**PROBLEM A:**
Using the passage on hydrogen-bridged rings, answer each question below in a word or short phrase.
(i) Which database held the crystal data used to describe the geometry of these stacking interactions?
(ii) How do calculated interaction energies rank the stacking of hydrogen-bridged rings against that of aromatic molecules?
(iii) What two types of hydrogen-bridged rings were studied?

**TEXT PASSAGE:**
--- Start ---
Similar to chelate rings in transition metal complexes, hydrogen-bridged rings can form stacking interactions, in spite of not being aromatic. These stacking interactions were recognized and their geometrical parameters were described based on the crystal data deposited in the Cambridge Structural Database [7,8,9,10,67,68]. Moreover, calculated interaction energies show that the stacking interactions of hydrogen-bridged rings are stronger than stacking interactions of aromatic molecules [7,8,9,10,67,68]. For both types of hydrogen-bridged rings (SBHB and RAHB), stacking interactions between two hydrogen-bridged rings were studied, as well as interactions of hydrogen-bridged rings and C6-aromatic rings.
--- End ---
**Collection entries:**
--- Start ---
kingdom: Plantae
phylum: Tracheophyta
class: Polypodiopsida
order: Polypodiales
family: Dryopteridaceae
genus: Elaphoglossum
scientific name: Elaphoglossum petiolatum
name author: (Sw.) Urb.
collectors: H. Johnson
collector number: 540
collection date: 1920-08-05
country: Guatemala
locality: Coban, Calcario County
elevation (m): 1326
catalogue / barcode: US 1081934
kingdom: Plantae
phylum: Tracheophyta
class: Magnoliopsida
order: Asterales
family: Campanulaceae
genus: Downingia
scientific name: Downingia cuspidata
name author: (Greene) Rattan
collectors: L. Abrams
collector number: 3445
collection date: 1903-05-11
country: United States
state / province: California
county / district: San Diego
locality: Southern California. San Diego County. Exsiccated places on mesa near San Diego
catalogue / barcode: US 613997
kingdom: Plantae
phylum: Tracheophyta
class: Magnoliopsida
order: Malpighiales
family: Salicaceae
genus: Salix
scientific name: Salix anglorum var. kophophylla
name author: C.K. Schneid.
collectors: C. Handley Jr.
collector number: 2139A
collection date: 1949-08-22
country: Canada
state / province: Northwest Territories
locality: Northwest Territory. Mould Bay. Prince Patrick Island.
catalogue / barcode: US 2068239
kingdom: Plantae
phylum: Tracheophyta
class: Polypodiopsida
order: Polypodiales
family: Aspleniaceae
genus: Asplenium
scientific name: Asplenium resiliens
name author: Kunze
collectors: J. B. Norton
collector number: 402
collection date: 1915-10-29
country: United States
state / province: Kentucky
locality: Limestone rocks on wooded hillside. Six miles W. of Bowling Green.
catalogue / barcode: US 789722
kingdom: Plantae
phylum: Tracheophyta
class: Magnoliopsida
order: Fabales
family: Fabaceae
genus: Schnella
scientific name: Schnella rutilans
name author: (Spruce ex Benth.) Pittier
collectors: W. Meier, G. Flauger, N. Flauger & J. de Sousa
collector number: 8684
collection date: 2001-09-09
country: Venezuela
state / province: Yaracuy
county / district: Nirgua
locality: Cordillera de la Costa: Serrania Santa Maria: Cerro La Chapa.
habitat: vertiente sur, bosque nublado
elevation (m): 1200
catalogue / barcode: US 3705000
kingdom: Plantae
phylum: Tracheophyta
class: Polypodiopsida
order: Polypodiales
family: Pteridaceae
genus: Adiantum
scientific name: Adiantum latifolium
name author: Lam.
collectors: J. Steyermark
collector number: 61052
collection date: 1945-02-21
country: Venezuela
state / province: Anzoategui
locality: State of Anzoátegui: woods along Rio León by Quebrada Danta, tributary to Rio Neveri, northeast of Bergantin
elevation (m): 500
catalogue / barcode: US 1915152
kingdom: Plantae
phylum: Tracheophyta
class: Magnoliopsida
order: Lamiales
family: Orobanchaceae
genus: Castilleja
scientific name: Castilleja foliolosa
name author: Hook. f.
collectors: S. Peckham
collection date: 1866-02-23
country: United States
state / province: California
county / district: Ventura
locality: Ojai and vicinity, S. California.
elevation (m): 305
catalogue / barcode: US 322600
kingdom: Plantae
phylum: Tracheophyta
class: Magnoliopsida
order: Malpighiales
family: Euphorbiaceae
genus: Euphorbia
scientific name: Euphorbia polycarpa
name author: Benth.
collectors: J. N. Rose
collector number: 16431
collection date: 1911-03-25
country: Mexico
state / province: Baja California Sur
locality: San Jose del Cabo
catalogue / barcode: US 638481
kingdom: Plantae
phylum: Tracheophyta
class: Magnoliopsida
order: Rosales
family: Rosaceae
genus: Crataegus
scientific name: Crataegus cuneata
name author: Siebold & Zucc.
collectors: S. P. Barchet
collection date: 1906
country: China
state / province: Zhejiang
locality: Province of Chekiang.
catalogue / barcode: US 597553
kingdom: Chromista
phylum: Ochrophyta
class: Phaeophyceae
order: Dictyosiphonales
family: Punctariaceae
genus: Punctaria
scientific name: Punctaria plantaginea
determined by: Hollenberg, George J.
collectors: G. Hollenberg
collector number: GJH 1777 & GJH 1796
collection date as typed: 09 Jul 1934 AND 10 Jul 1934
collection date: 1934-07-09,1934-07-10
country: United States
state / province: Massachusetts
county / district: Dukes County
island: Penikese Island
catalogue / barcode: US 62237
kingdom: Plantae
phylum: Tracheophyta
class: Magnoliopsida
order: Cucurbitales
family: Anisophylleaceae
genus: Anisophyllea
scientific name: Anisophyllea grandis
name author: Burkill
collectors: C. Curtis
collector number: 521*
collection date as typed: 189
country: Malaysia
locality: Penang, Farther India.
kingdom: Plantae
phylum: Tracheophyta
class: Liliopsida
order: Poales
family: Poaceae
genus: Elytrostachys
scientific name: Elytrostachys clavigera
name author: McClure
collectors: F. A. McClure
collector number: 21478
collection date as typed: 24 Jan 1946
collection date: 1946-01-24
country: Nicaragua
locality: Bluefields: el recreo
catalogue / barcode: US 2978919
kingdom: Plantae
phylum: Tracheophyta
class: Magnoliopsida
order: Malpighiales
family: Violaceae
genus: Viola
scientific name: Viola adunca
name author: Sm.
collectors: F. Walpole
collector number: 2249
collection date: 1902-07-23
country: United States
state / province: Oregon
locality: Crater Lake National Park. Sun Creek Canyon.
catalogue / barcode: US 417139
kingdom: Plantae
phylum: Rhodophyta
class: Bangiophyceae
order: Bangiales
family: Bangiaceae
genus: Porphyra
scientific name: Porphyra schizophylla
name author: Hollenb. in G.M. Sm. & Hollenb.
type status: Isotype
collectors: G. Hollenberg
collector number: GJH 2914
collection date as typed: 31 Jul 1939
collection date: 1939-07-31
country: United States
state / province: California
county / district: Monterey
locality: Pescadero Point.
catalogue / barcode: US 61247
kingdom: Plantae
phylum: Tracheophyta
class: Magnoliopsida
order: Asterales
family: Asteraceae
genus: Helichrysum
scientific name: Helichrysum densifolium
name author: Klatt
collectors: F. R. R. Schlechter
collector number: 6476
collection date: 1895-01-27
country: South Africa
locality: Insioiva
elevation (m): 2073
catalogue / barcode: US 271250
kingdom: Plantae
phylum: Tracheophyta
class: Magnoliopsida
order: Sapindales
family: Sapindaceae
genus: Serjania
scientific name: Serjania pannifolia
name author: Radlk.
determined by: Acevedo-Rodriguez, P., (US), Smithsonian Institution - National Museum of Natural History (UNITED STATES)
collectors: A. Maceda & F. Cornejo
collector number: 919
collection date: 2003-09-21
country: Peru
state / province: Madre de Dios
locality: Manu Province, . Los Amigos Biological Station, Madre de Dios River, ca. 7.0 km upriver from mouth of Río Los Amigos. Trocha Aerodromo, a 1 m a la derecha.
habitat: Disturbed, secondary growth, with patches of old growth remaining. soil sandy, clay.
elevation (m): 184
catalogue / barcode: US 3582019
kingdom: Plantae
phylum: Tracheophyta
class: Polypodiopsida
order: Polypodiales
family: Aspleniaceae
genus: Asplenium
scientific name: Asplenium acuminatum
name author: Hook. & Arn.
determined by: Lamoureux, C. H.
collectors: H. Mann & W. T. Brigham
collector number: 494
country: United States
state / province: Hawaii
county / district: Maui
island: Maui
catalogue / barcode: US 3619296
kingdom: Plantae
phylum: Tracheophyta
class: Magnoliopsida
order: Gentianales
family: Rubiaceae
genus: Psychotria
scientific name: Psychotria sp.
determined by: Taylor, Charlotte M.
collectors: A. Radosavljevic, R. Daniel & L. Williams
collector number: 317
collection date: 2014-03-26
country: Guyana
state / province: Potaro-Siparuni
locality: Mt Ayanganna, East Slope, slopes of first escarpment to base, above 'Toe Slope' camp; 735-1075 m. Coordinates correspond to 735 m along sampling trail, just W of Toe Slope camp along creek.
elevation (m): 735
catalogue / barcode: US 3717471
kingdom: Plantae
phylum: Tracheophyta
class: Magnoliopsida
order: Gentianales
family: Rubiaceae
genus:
--- End ---
**PROBLEM B:**
Duplicate the rows of dried botanical specimen entries word for word. Begin at the first row and stop after the line containing "county / district: San Diego".

**FULL SOLUTION A:**
(i) The Cambridge Structural Database
(ii) Hydrogen-bridged rings stack more strongly than aromatic molecules.
(iii) SBHB and RAHB

**FULL SOLUTION B:**
kingdom: Plantae
phylum: Tracheophyta
class: Polypodiopsida
order: Polypodiales
family: Dryopteridaceae
genus: Elaphoglossum
scientific name: Elaphoglossum petiolatum
name author: (Sw.) Urb.
collectors: H. Johnson
collector number: 540
collection date: 1920-08-05
country: Guatemala
locality: Coban, Calcario County
elevation (m): 1326
catalogue / barcode: US 1081934
kingdom: Plantae
phylum: Tracheophyta
class: Magnoliopsida
order: Asterales
family: Campanulaceae
genus: Downingia
scientific name: Downingia cuspidata
name author: (Greene) Rattan
collectors: L. Abrams
collector number: 3445
collection date: 1903-05-11
country: United States
state / province: California
county / district: San Diego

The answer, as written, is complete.